Allah'a Şükür!
Allah’ım, sana şükürler olsun! “İmanın şartlarından biri” olan “Ahiret” inancı, inanıra büyük güven verir ve inanır, öldükten sonra cennete gideceği, kendisine ödül olarak sunulan hurilerle ya da gılmanlarla sınırsız ilişkiye gireceği, “öte dünya”ya özgü olan şaraplardan içeceği, eşi-emsali görülmemiş türlü yemeklerle besleneceği, hiçbir kötülüğün ve sapkınlığın olmayacağı ve bunun sonsuz olacağı düşüncesi ile yaşar.
Faşist ve gerici burjuva egemenler geçmişten gelen bu safsatayı günümüzde de oldukça üst düzeyde kullanmakta, bu insanların bu dünya “nimetlerine” umursamazlığını sağlamakta ve o umursanmayan bu “dünya nimetlerine” el koyarak servetlerine servet katmaktadırlar. Dahası, bununla da kalmayarak gerek yerel, gerek bölgesel (ulusal) ve gerekse uluslar arası savaşlar çıkarmakta veya farklı nedenlerle çıkan savaşlarda bunu öne sürerek var olan sınıf savaşımlarını ya da kendi içlerindeki it dalaşlarını “din savaşı” gibi göstermekte, böylece de servetlerine servet katmaktadırlar.
Yine “İmanın şartlarından biri” olan “Hayır ve şerrin Allah’tan geldiğine” inanmak da olduğu halde, inanır, bu ikili karakterdeki inancın birincisini Allah’a mal ederken ikincisini kendisine mal etmekte ve fakat böylece de “yarım imanlı” durumuna düşmektedir ama bunu inanırın ya da inanırların görmesi olanaksızdır.

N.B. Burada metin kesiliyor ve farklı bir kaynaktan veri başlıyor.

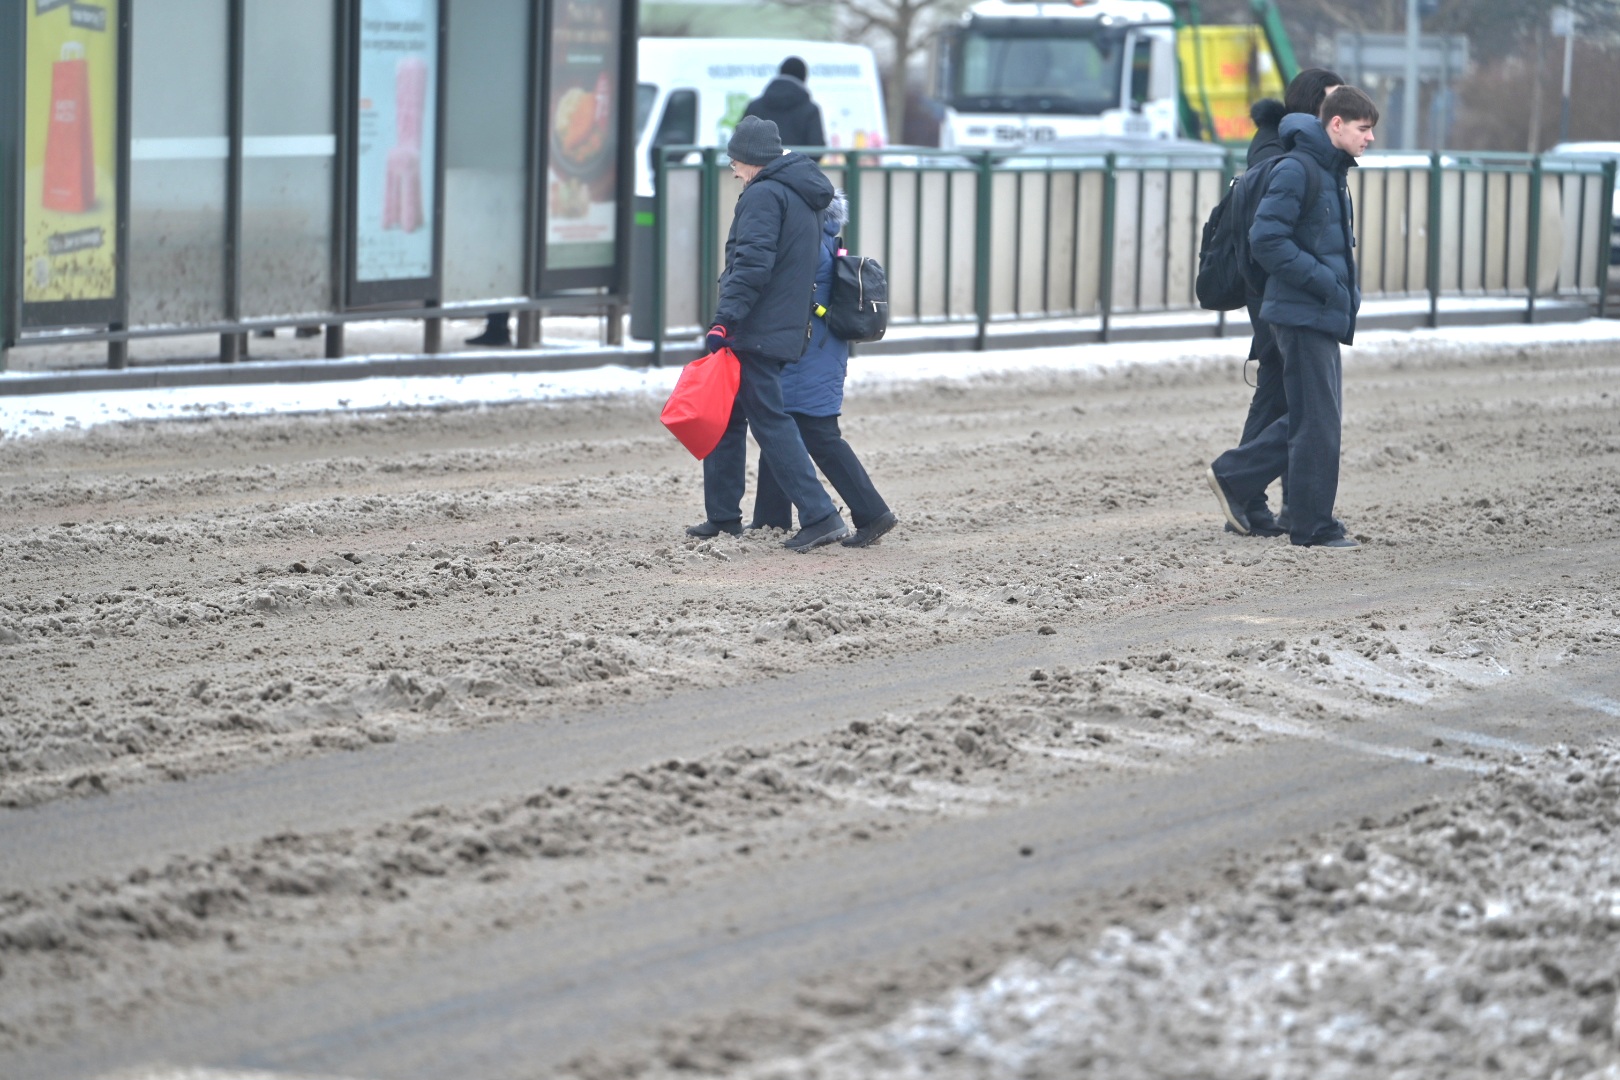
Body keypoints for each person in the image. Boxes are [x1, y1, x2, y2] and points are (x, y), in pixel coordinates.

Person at [1206, 86, 1379, 550]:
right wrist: (1325, 281)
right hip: (1302, 312)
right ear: (1336, 124)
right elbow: (1266, 238)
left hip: (1316, 312)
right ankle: (1292, 513)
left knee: (1312, 420)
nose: (1371, 138)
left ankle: (1297, 516)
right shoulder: (1298, 168)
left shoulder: (1328, 171)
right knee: (1316, 422)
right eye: (1364, 129)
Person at [686, 116, 848, 552]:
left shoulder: (763, 196)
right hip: (778, 324)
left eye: (735, 161)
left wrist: (725, 319)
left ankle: (820, 514)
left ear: (751, 160)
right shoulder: (801, 194)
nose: (733, 170)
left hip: (755, 327)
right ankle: (722, 516)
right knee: (728, 416)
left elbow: (751, 265)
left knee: (770, 421)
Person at [747, 190, 897, 548]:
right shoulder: (820, 235)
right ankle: (770, 516)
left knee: (817, 432)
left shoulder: (807, 239)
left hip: (808, 351)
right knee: (779, 425)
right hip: (815, 348)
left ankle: (872, 512)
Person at [1229, 67, 1344, 536]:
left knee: (1282, 392)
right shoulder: (1281, 150)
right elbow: (1268, 233)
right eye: (1335, 102)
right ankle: (1247, 491)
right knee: (1291, 397)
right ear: (1315, 104)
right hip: (1278, 289)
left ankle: (1265, 501)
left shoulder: (1296, 147)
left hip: (1288, 287)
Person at [743, 57, 826, 154]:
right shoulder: (810, 110)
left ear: (780, 73)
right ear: (804, 78)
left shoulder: (754, 106)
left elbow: (739, 143)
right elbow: (817, 150)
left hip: (761, 168)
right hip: (798, 168)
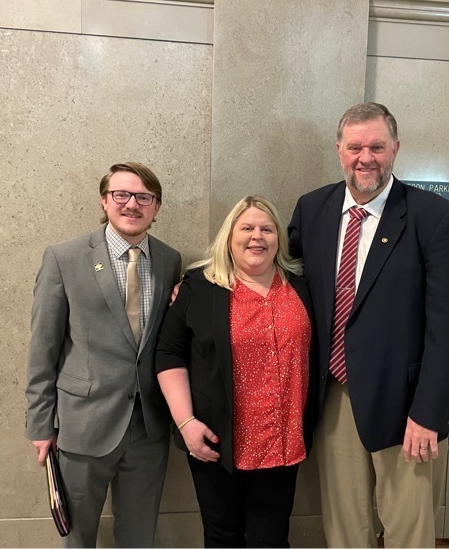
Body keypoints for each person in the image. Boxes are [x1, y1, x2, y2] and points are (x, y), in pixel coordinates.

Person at [288, 102, 449, 548]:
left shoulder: (434, 217)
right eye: (355, 147)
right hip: (333, 398)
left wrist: (428, 414)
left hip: (405, 406)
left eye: (376, 146)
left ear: (395, 149)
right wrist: (204, 286)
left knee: (408, 528)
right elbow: (282, 276)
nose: (365, 157)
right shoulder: (312, 208)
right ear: (339, 150)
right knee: (344, 527)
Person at [24, 162, 182, 548]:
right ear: (105, 200)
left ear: (156, 206)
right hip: (82, 426)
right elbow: (43, 347)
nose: (132, 204)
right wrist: (41, 424)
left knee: (139, 536)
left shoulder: (169, 260)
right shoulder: (65, 258)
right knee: (77, 537)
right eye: (121, 195)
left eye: (144, 197)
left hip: (148, 426)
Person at [155, 195, 318, 548]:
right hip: (216, 443)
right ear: (230, 237)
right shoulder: (200, 287)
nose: (257, 236)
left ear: (279, 239)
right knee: (222, 538)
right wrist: (185, 423)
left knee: (272, 540)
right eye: (247, 228)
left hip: (283, 442)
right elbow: (169, 353)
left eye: (267, 229)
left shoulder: (303, 285)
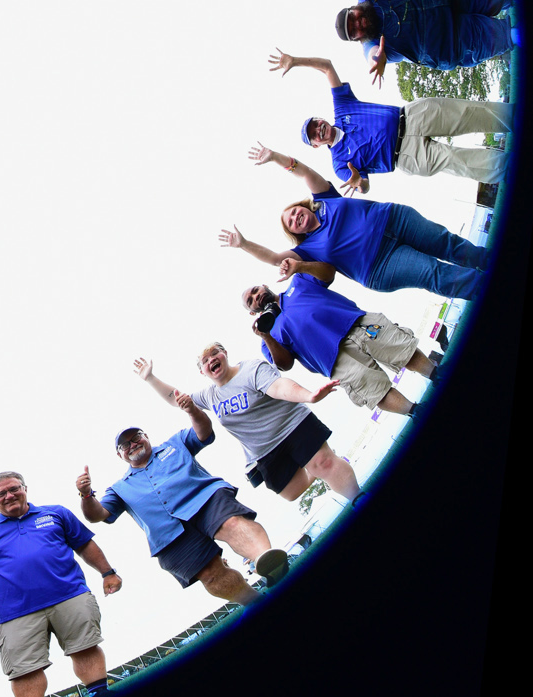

Dinsel anlayışta “Hayır” iyilik, “Şer” ise kötülüktür; inanır, bir başarı elde ettiği zaman “Allah’ım sana şükürler olsun!” derken, başarısızlık veya gerçekleştirdiği bir kötülük durumunda Allah’a kahretmemesi ilginç bir çelişkidir, oysa nasıl ki “hayır” Allah’tan geliyorsa, “şer” de “Allah’tan” gelmektedir. Gerek dinler ve gerekse din baronları bizlere öyle bir tablo çiziyor ki, sanki Allah her bir yana iyilik ve güzellik dağıtıyor ama biz insanlar adeta “Allah’a inat” olumsuzluklar peşindeyiz!